The most recent rotation that began in January has 83 state Army Guard volunteers and 26 state Air Guard volunteers.

"They are doing an outstanding job," said Brig. Gen. Ulay Littleton of the Arizona National Guard during a recent briefing at the Yuma sector command center. "They are working together with the border patrol and they have made an impact."

The joint effort is part of Operation Jumpstart, a 2006 federal initiative that now has 6,000 National Guardsmen on the ground and in the air to slow illegal entry.

The two-year program will cut the number of guardsmen to 3,000 later this year.

Currently, the Pennsylvania National Guardsmen are among the 2,400 volunteer force on the Arizona border.

In addition to their surveillance work, the guardsmen are also improving roadways used by border agents to traverse the rugged terrain, repair in-place fencing and construct barriers to slow the illegal foot or vehicular traffic.

In some areas, only the guardsmen stand as a deterrent to those wanting to enter the U.S. While there is fencing in some areas, it is minimal along the Yuma Sector. The Colorado River, an irrigation canal and huge stone boulders can slow the movement, but can be navigated by those willing to take the chance, said officials.

Ron Colburn, chief of the U.S. Border Patrol Yuma Sector, said that the National Guard's presence on the border has reduced the number of those illegally entering the U.S. by 60 percent.

The additional manpower, he added, gets the border patrol agents "back on the border."

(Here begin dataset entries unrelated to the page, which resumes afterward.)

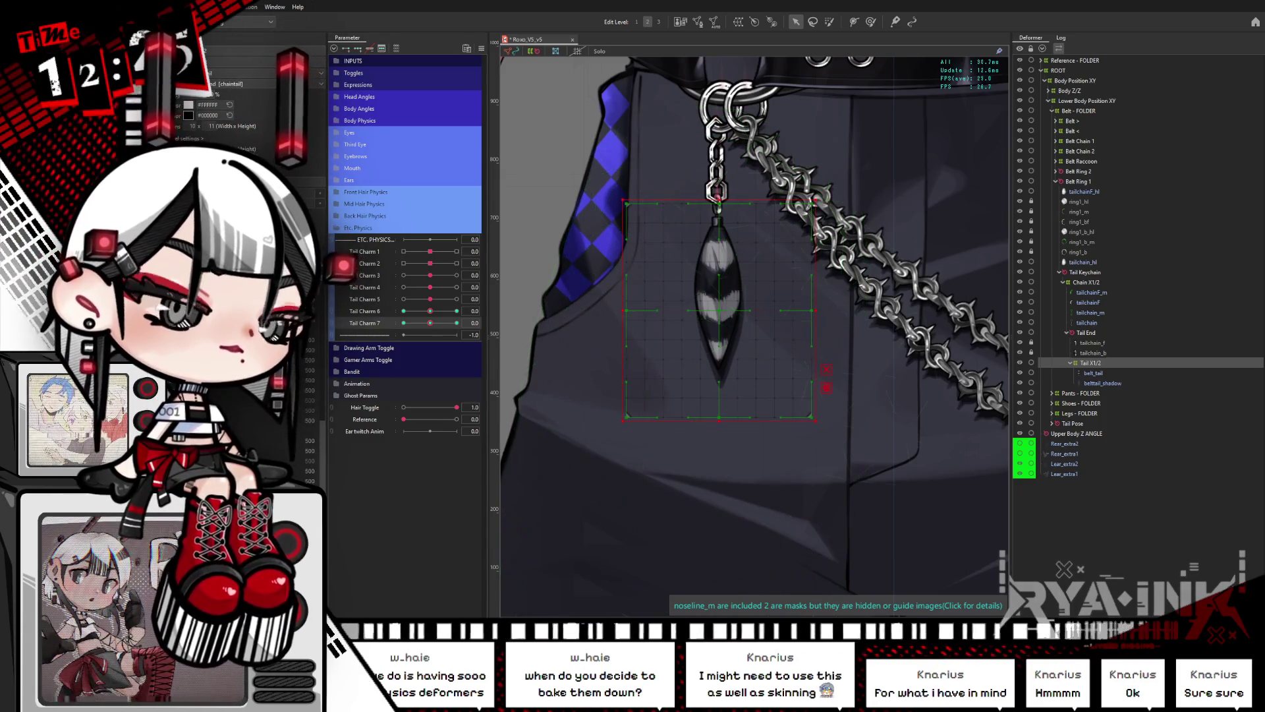
Step: Bend the charm rightward with the Deform Brush to show its striped side, then select the belt_tail mesh
click(870, 21)
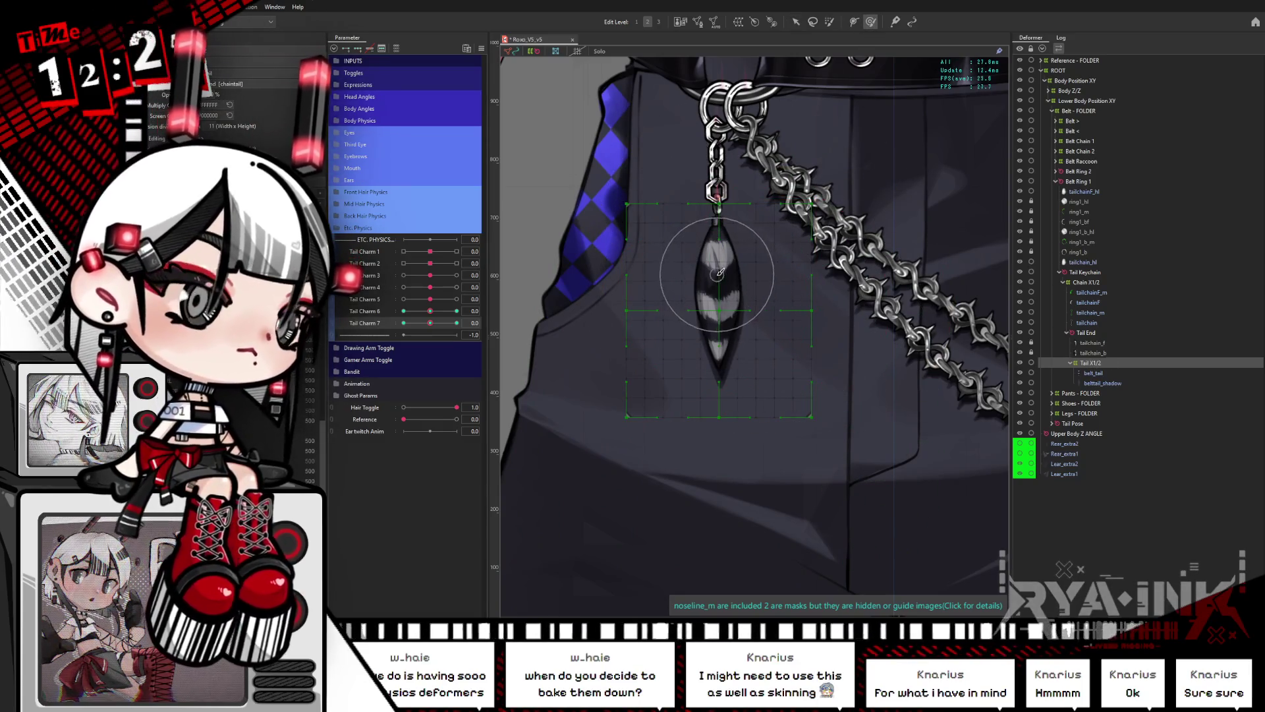
drag(738, 286, 990, 308)
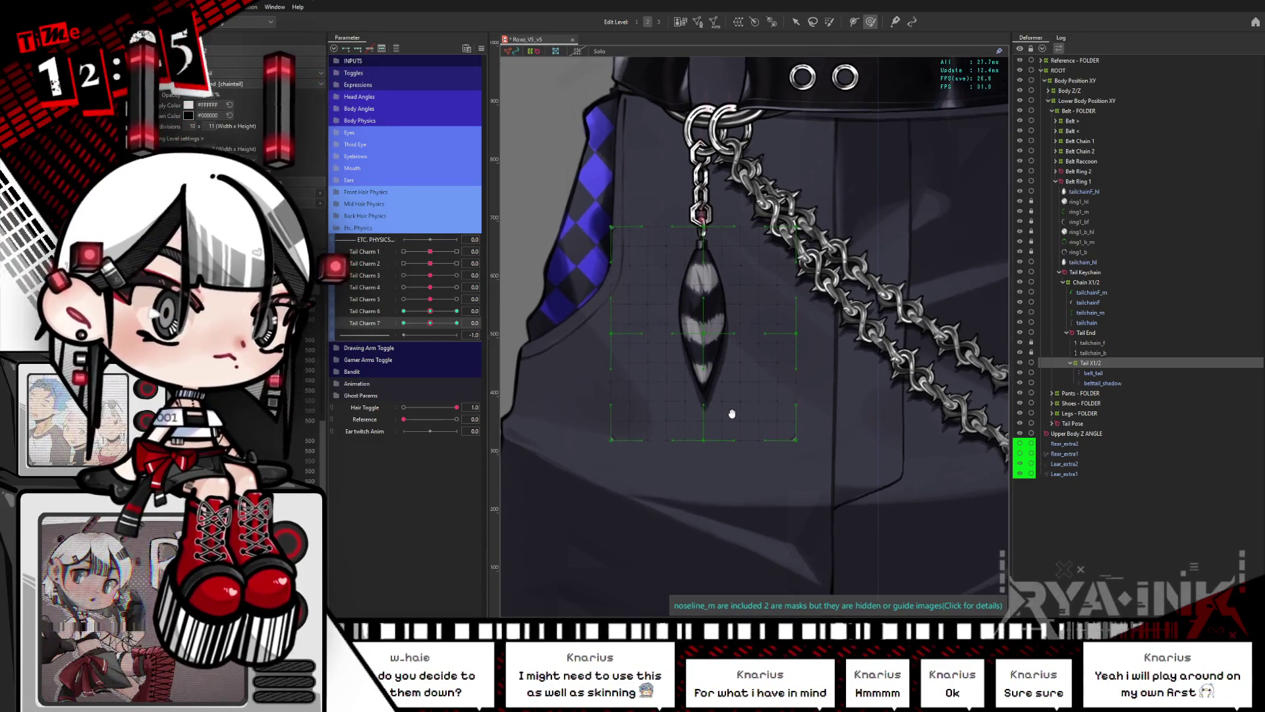
drag(728, 329, 756, 341)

"We have more agents out in the field doing what they were trained to do," said Colburn.

According to officials, most trying to make their way across the border are doing so for money to provide for their families.

Others, however, have a criminal motive, including the transportation of narcotics and weapons.

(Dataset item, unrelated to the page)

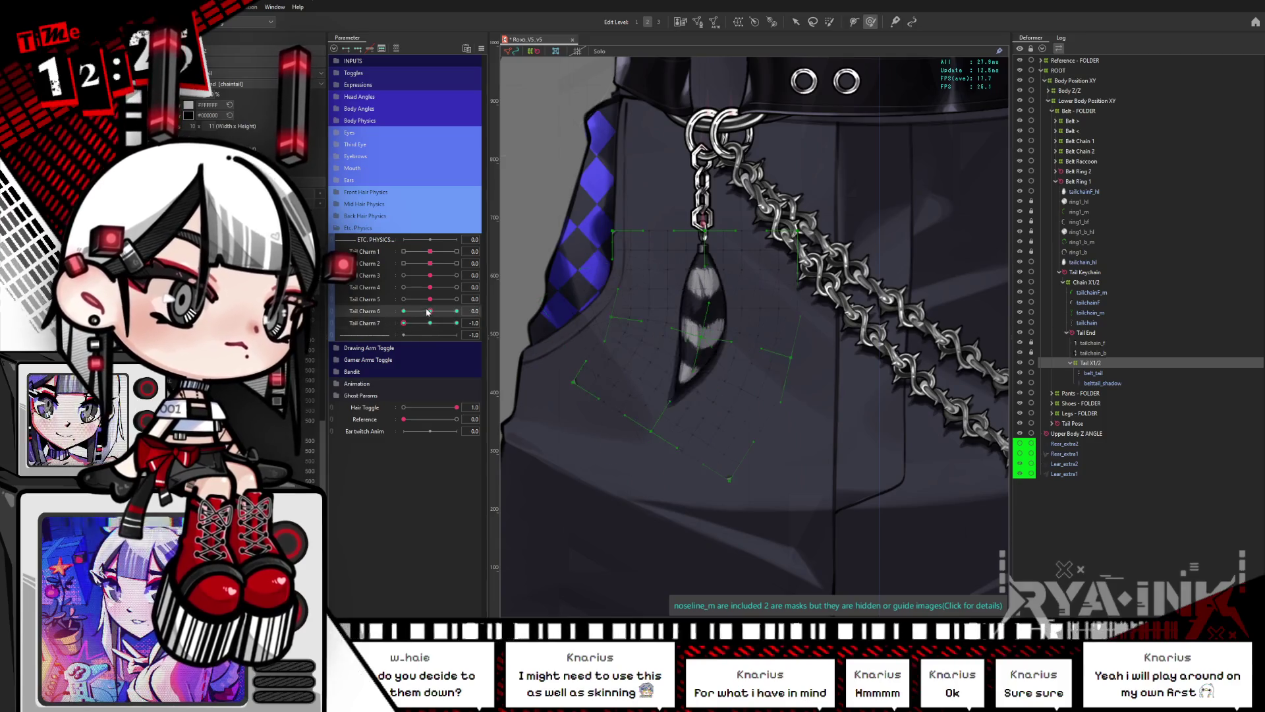
click(1094, 375)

"One in 10 people (coming across the border illegally) have a criminal record and do not want to be caught," said Colburn. "However, every (illegal) entry is a crime."

Colburn said some are so desperate to reach U.S. soil that they have engaged border patrol agents in shootouts; some wait for hours in the desert despite triple-digit temperatures, while others modify vehicles to squeeze under barriers blocking their paths.

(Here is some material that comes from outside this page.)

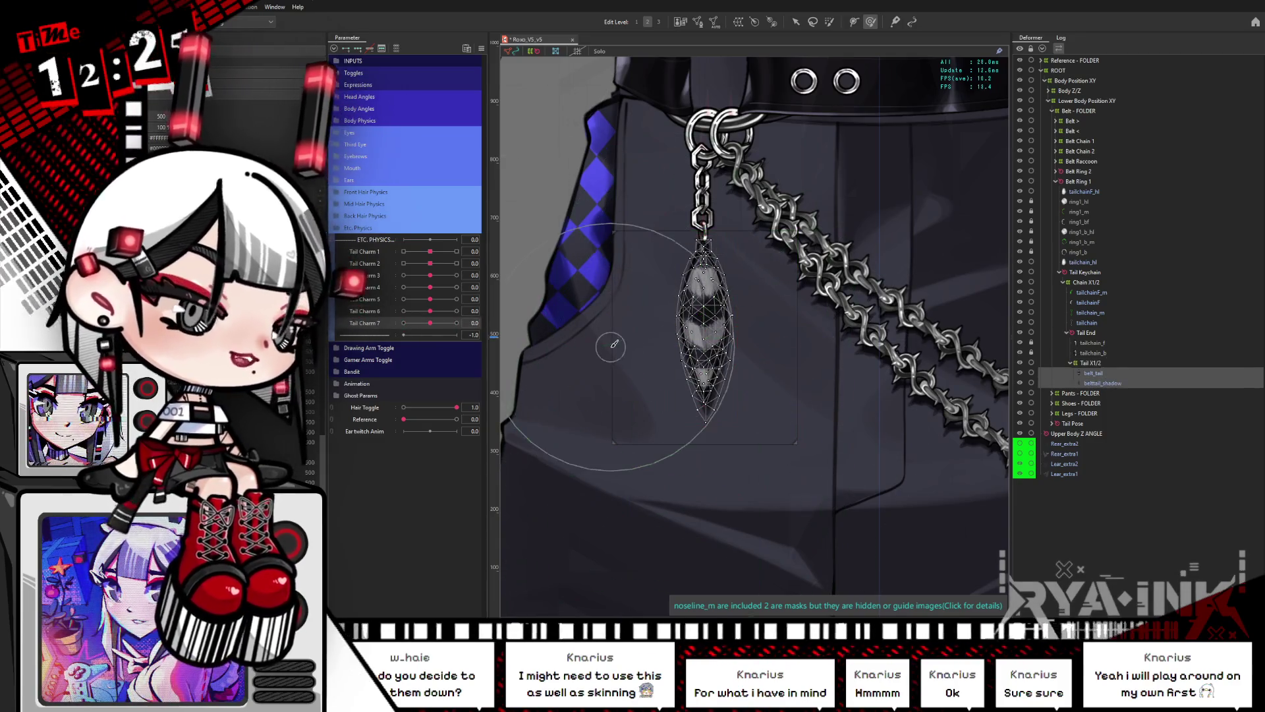
scroll(669, 363, up, 5)
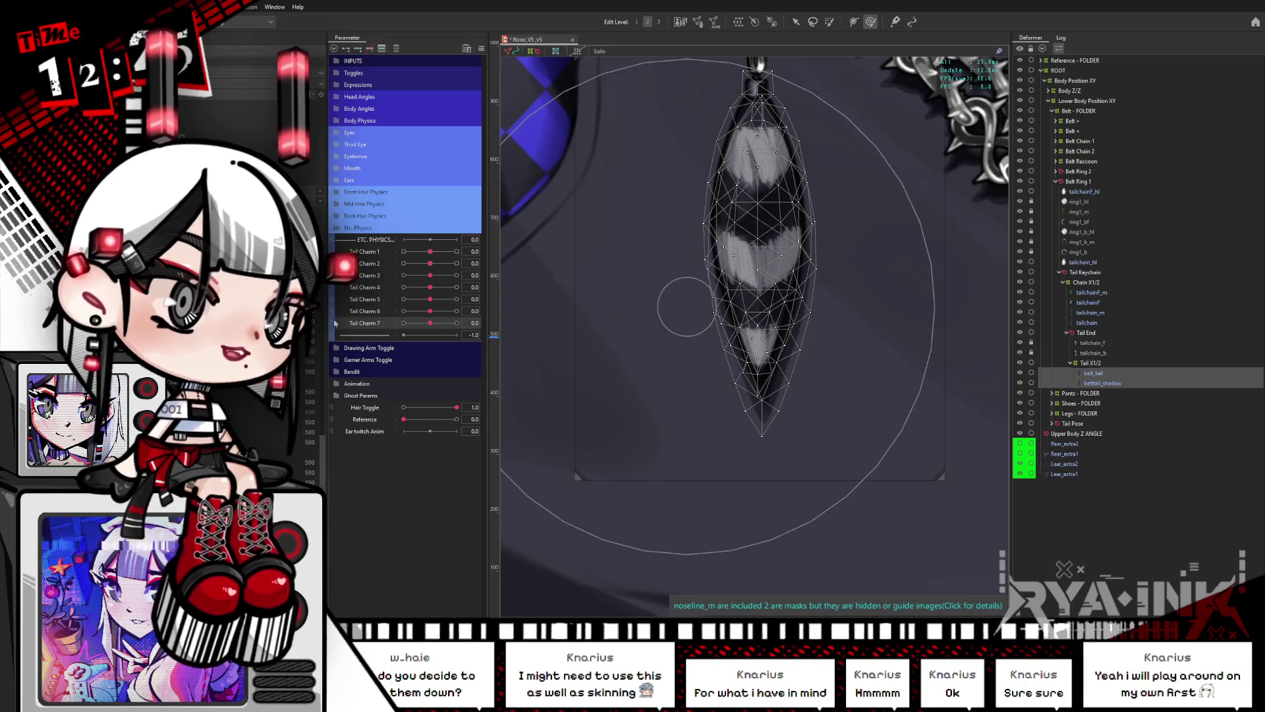
Step: Duplicate Tail Charm 7 as Tail Charm 8 and brush-select the tail charm's lower tip vertices
right_click(376, 322)
click(405, 346)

"It is a very violent border," he said.

Border activity has drawn more national attention since 9/11, said officials.

While Mexicans are the bulk of the illegal entrants, Colburn said that agents have halted people from more than 100 foreign countries trying to gain access through Mexico into the U.S. over the past two years.

While he would not elaborate on the number of those of Middle Eastern descent illegally crossing the border, none, he said, had been determined as terrorists.

In October, President Bush signed into law a measure that calls for the construction of 700 miles of fencing along the 2,100-mile U.S./Mexican border.

The Secure Fence Act of 2006 gives Homeland Security 18 months to improve surveillance and make needed improvements to halt the illegal traffic at the border.

In the communications' center, meanwhile, the monitors give no indication that anyone is making their way across the Yuma sector of the border.

Cameras strategically located along the border in addition to sensors in the ground, give agents a heads up as to potential vehicular or pedestrian traffic.

Guardsmen, too, are alerted via radio communication to any problems.

In the air, Black Hawk helicopters - some piloted by Pennsylvania Air National Guardsmen, traverse the border, looking for those crossing the desert, the Colorado River, a nearby canal or just hiding in the brush.

The pilots sometimes get their cue from the border patrol agents when only a shoe print is located on the ground.

"(The border patrol agents) are amazing," said Pennsylvania Army Air National Guardsmen pilot CW3 Scott P. Wiley. "They find a shoe pattern and are able to tell what kind of shoe it is; as they track them on the ground we go out ahead of them and make our way back to them.

"We corner (the illegal entrants) and wait for the border patrol to get there.

"We're just doing what we can to help."